West Virginia mail carrier charged in voter fraud case
A mail carrier in Pendleton County has been charged in connection with the alleged manipulation of absentee voter requests, West Virginia Attorney General Patrick Morrisey, U.S. Attorney Bill Powell and Secretary of State Mac Warner announced.
Attorney General Morrisey's Office said in a press release that Thomas Cooper, 47, of Dry Fork, has been charged with attempting to defraud the residents of West Virginia of a fair election. An affidavit accompanying the criminal complaint states Cooper fraudulently altered eight absentee ballot requests in Pendleton County, of which the complaint states he fraudulently changed the party affiliation on five from Democrat to Republican.

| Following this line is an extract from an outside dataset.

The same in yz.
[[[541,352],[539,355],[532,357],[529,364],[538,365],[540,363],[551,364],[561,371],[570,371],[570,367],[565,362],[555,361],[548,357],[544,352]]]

“Manipulating one’s absentee ballot or application is not a laughing matter – it’s a federal offense,” Morrisey said. “We must protect the integrity of the ballot box, and this demonstrates the aggressive action we will take to do so. It is more important now than ever for voters to watch for unexplained or suspicious marks and/or any other irregularity with their ballot. If something looks suspicious, let us know right away.
According to the affidavit, Cooper accessed the ballot requests through his employment as a mail carrier. He was responsible for mail delivery in the three towns the tampered request were mailed – Onego, Riverton and Franklin.
The affidavit says Cooper admitted to altering some of the requests.
The alterations were caught by an elections officials in the Pendleton County Courthouse, according to the press release. The official reported it to the state’s Election Fraud Task Force.
Secretary of State Warner noted the alertness and quick reaction by Pendleton County election officials.
“We want everyone to be tuned into the increased opportunities for fraud," said Warner. "Voting absentee makes it easy to vote, but increases opportunities for irregularities and fraud to occur. If you see something, say something."